Feeling that the sack was inevitable because of the breakdown up front, Weis said he simply told Heaps as he came off the field that the only thing he could've done was hold onto the ball. After the game, with aches and pains popping up in places he'd never felt them, Heaps took the blame for coughing up the ball and described the play in greater detail.
“(Texas defensive end Jackson) Jeffcoat, who's a great player, came running free and I tried to get out of there and I just didn't secure the ball,” Heaps said. “I didn't have two hands on the ball and you can't do that versus a good team like that because things like that will happen.”
Neither Weis nor Heaps wanted to pinpoint which KU lineman failed to impede Jeffcoat's progress. But it hardly mattered. The pocket collapsed so quickly that Heaps had very little time to react, let alone think about securing the ball. Still, the quarterback who finished 11-of-21 passing for 160 yards and showed signs of life for the second week in a row, said he should have done better.

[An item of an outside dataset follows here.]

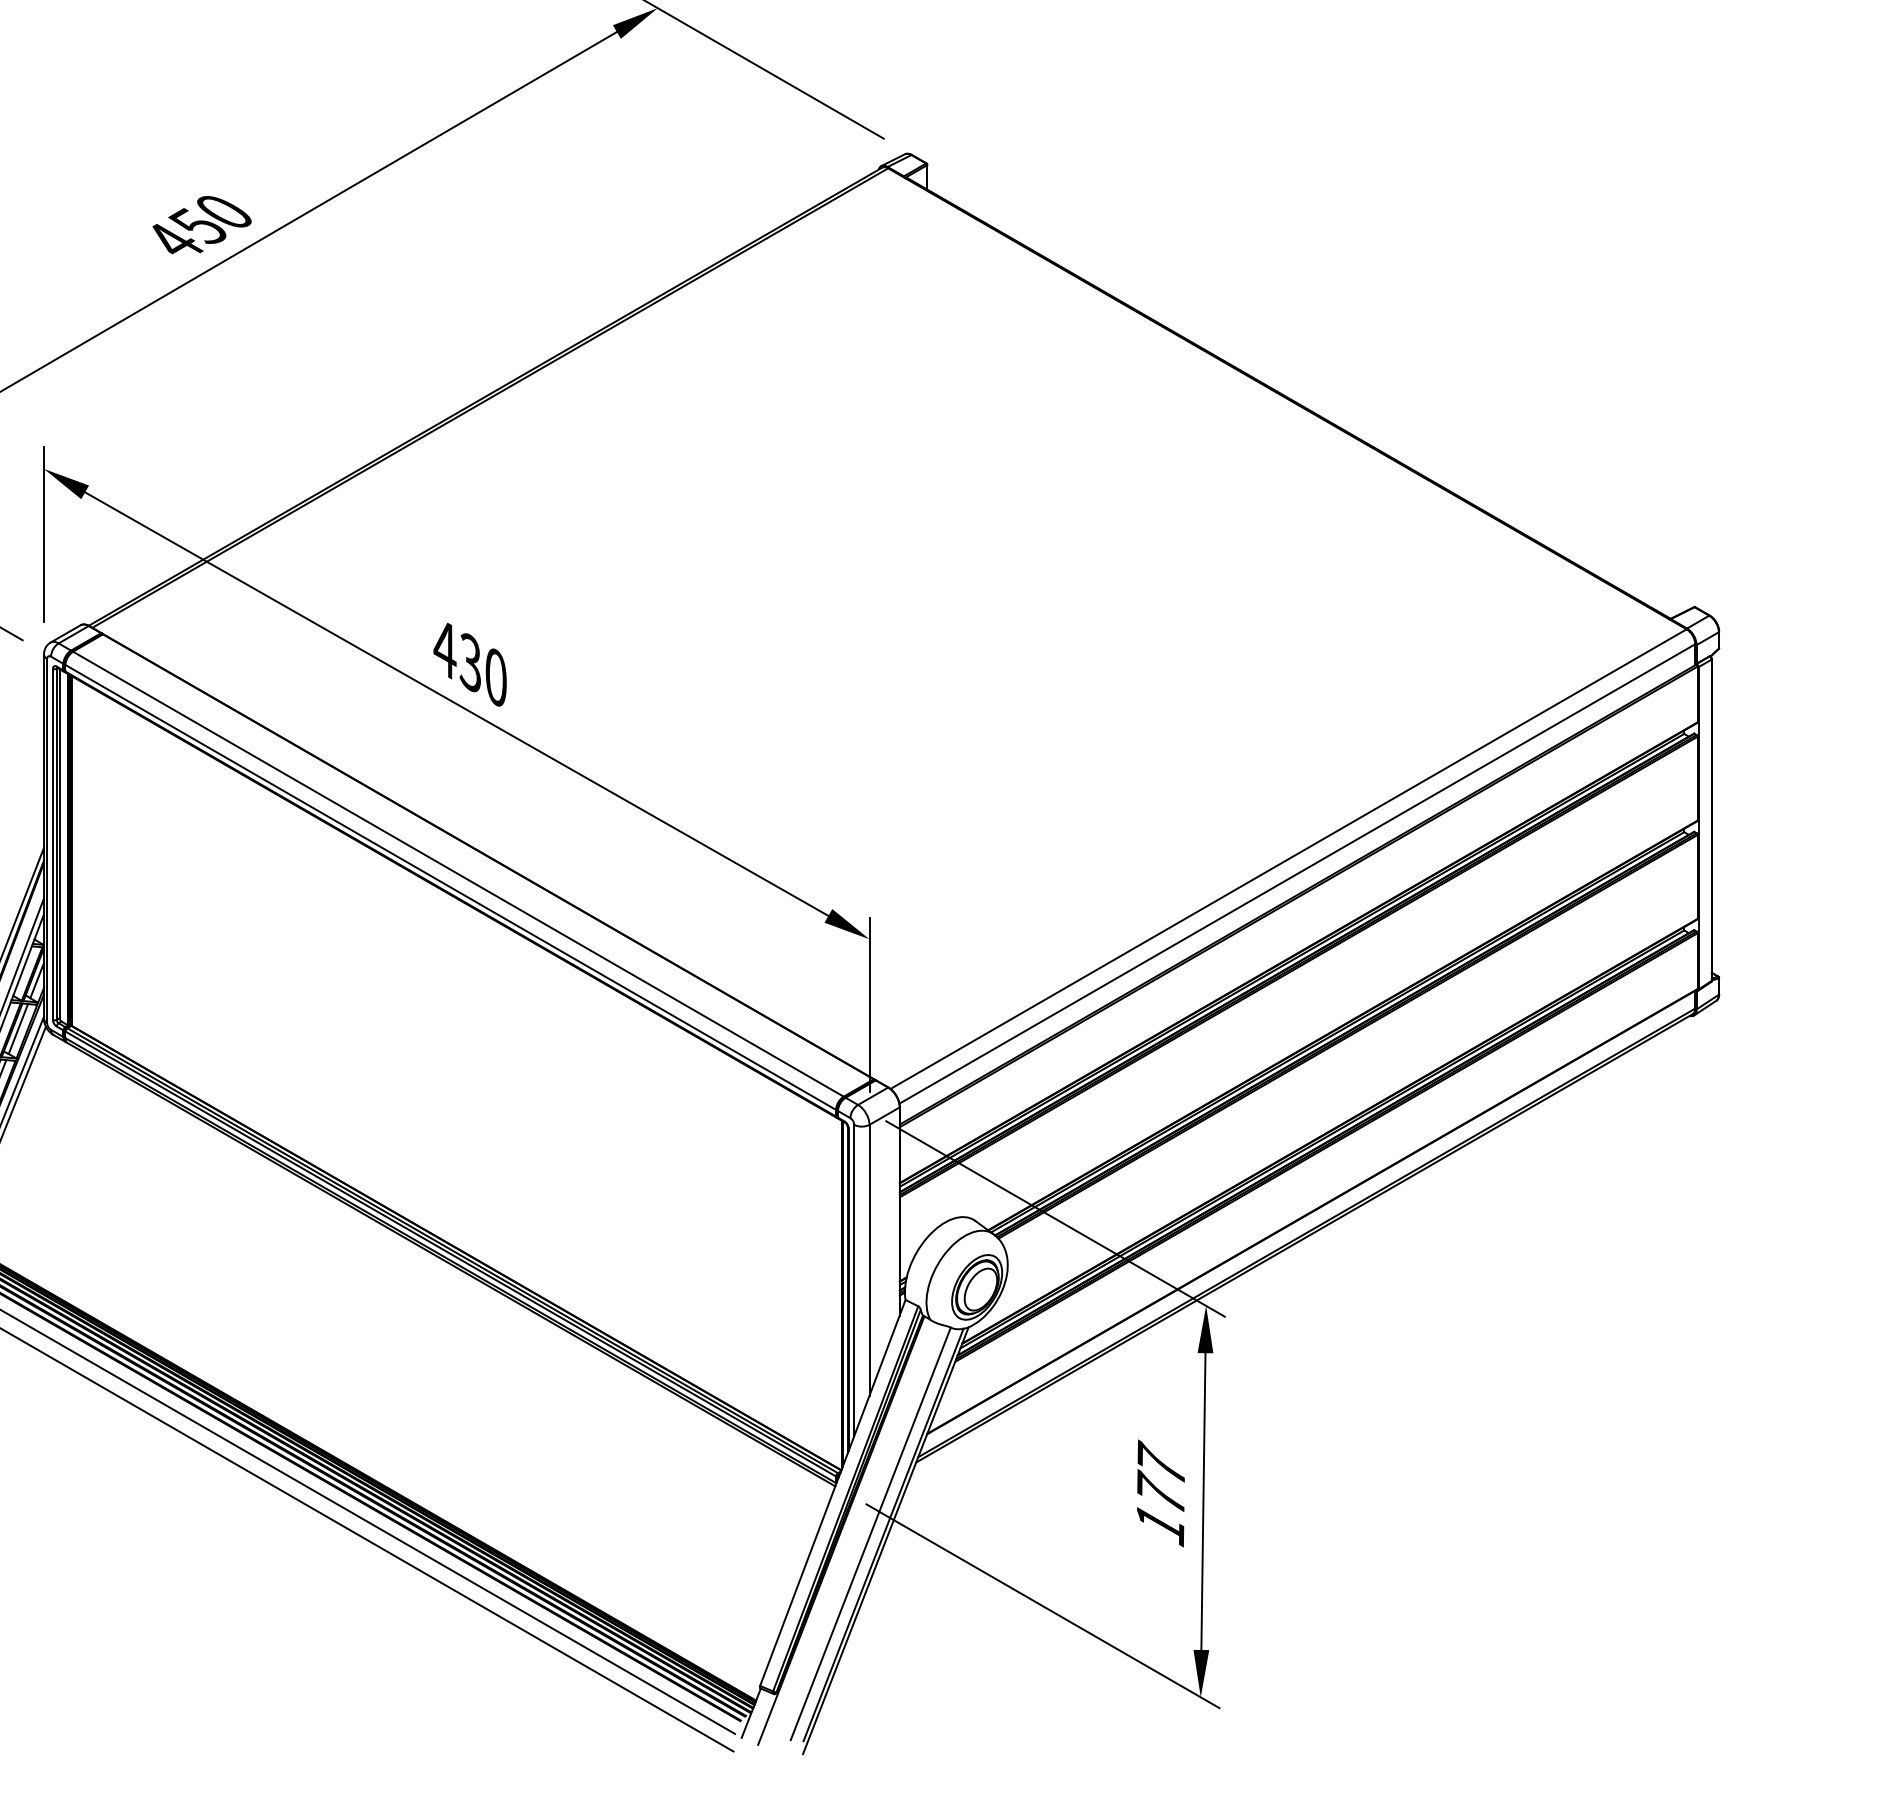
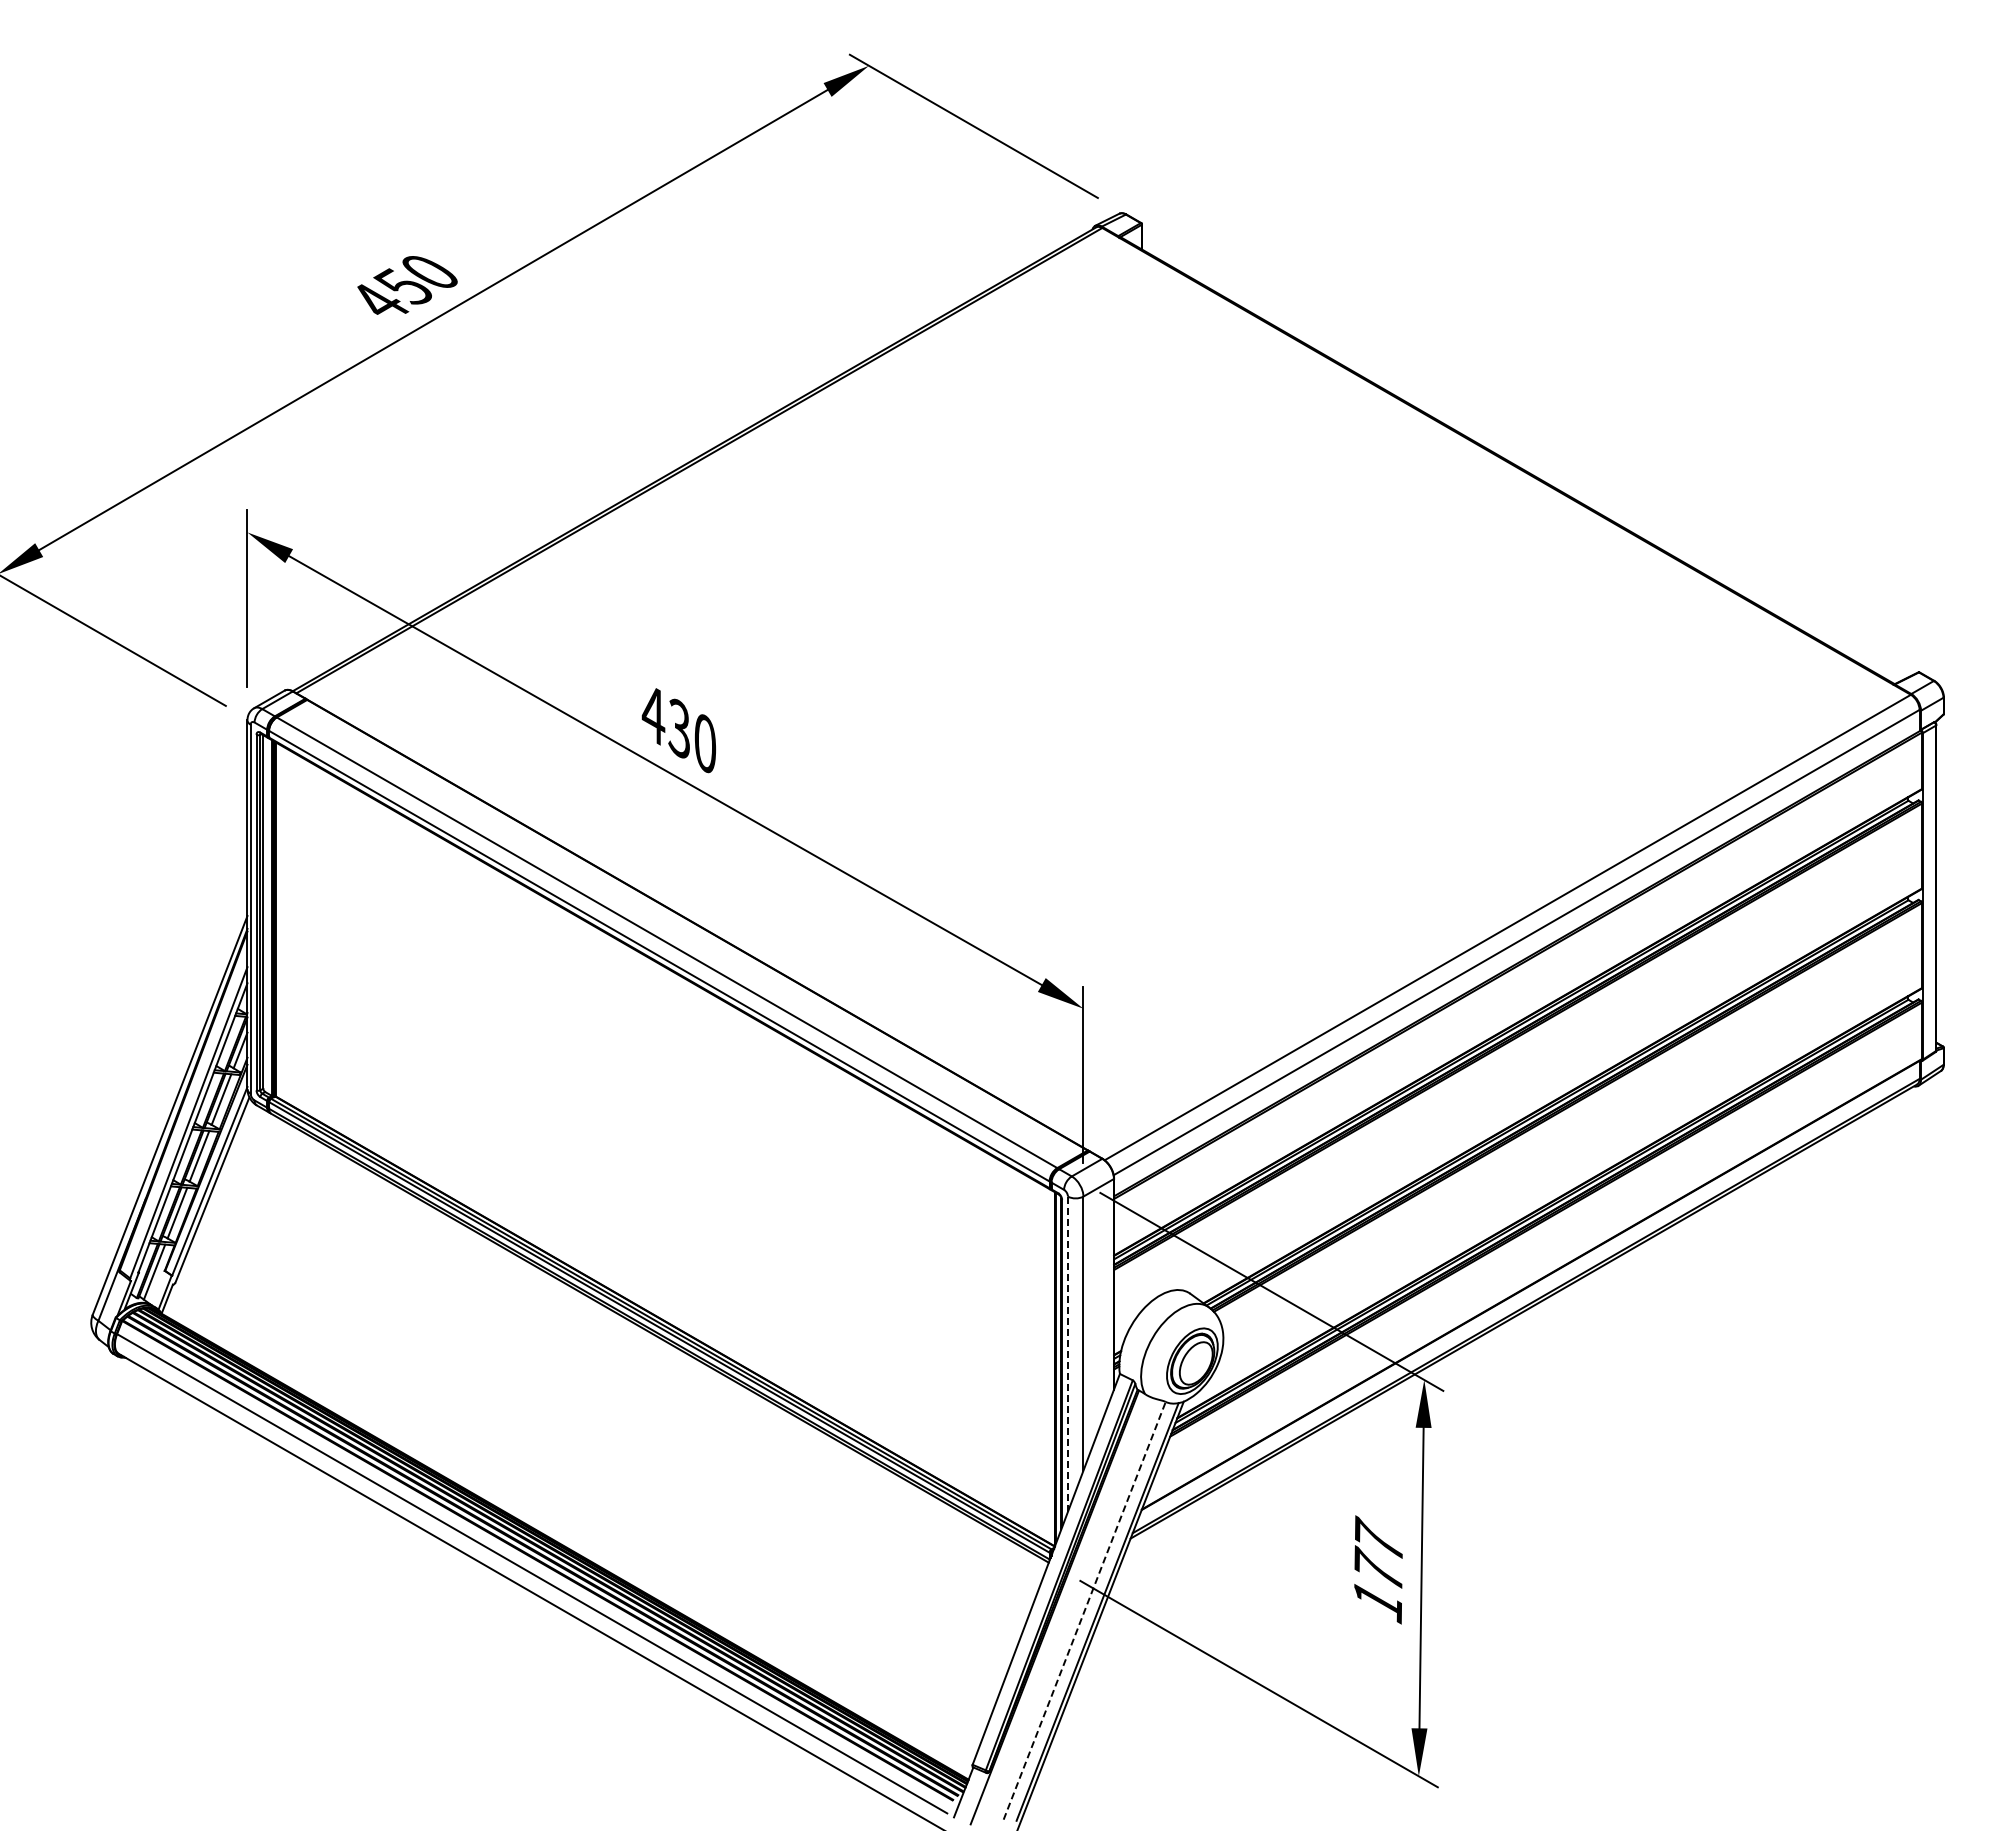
line: (853, 1280) -> (1067, 1354), solid -> dashed
line: (870, 1533) -> (1084, 1610), solid -> dashed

“Of course,” Heaps said. “It's my job to secure the football. It's something I'll learn from, but, at the same time, it could've been the difference between us winning and losing the football game, so, yeah, I put that on myself. One play can change the course of the game. We hung in there and I think it was closer than the score says. We missed an opportunity for sure. And it's unfortunate because we really had them on the ropes for a while.”
Credit the KU defense for that. Safety Isaiah Johnson picked up a pair of interceptions. Linebacker Ben Heeney returned to the field after a two-week absence and Jake Love, Heeney's partner in crime in the middle, continued to play like a Heeney mini-me. They finished with nine tackles apiece to lead Kansas, but could do only so much to slow down a Texas offense that got four touchdowns from running back Malcolm Brown and really took off after Whaley's fumble return.
“It just turned everything around,” said Whaley, crediting UT's defensive ends for jarring the ball loose. “It lit sparks (for us) on both sides of the ball.”
KU (2-6, 0-5) was not without its opportunities. But the offense continued to run into far too many obstacles, be them penalties, poor pass protection or a lack of rhythm. The screen game to James Sims (51 yards on five receptions) worked well early; true freshman quarterback Montell Cozart ran four times for 34 yards and added a late touchdown; Rodriguez Coleman (85 yards, two receptions) took another step forward as a down-the-field playmaker before exiting with an injury; and Brandon Bourbon and Darrian Miller also ran hard throughout the afternoon. It just didn't produce points.
“That was frustrating,” Weis said. “It's been frustrating. Even missing the first field goal, that's frustrating. That's why I changed field-goal kickers. I'd seen enough. You can't be a 50-50 field goal kicker, especially when I'm not putting them in long ranges.”
Added Heaps, who has remained positive despite suffering through one of the roughest stretches of his college career: “Of course we're frustrated. We want to get things going. We want to put a full game together and that's what we have to do.”
Another loss it was, but not even the combination of the physical beating, the disappointing offense and the back-breaking momentum play could keep KU from looking ahead with hope from the small interview room underneath UT's stadium.
"We’ve got four games (left), and despite everything else, we have to go 4-0 to make a bowl game,” said Heaps. “A bowl game is still possible for us, so we'll come back to work and continue to work hard.”